WORK REQUEST: From the records below, find each line with the string "about" and copy it.

[DATA PROVIDED Boundary: Start]

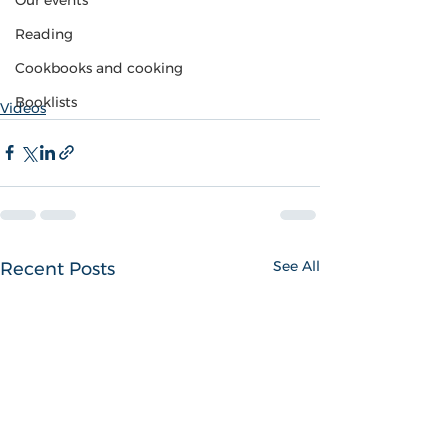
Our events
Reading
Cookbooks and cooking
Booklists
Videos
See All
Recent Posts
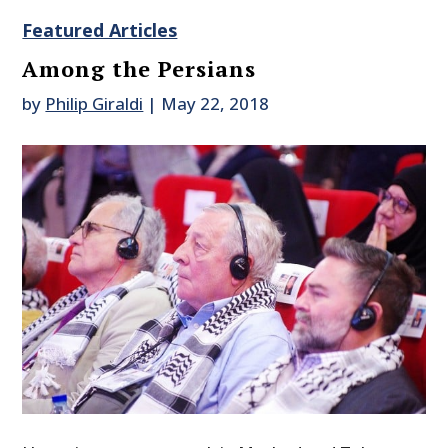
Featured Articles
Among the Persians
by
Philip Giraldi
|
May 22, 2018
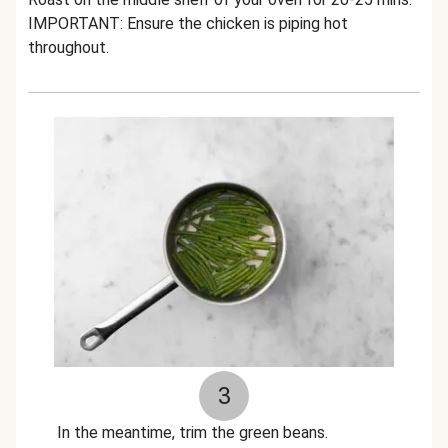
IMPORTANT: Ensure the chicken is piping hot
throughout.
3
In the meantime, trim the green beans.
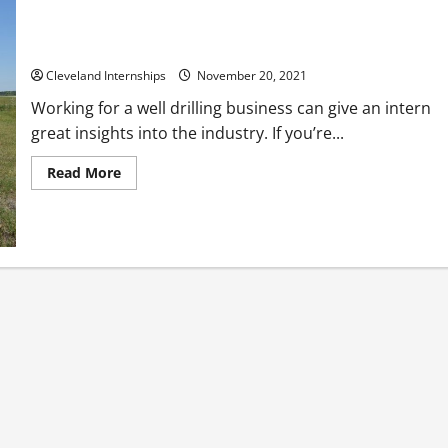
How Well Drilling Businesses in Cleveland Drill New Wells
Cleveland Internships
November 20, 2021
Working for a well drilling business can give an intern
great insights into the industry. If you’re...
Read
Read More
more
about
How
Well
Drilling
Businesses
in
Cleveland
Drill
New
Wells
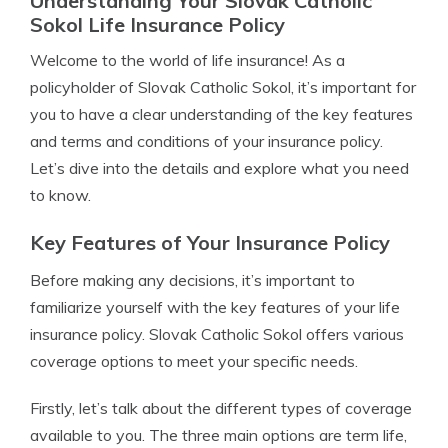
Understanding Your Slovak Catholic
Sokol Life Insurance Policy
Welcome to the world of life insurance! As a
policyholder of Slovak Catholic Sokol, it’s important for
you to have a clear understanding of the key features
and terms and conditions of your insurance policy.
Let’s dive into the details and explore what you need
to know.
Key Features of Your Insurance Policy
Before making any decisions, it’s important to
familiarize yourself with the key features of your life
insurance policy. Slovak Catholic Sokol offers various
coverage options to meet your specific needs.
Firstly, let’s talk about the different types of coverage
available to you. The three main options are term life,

[DATA PROVIDED Boundary: End]

TASK RESPONSE:
about
Firstly, let’s talk about the different types of coverage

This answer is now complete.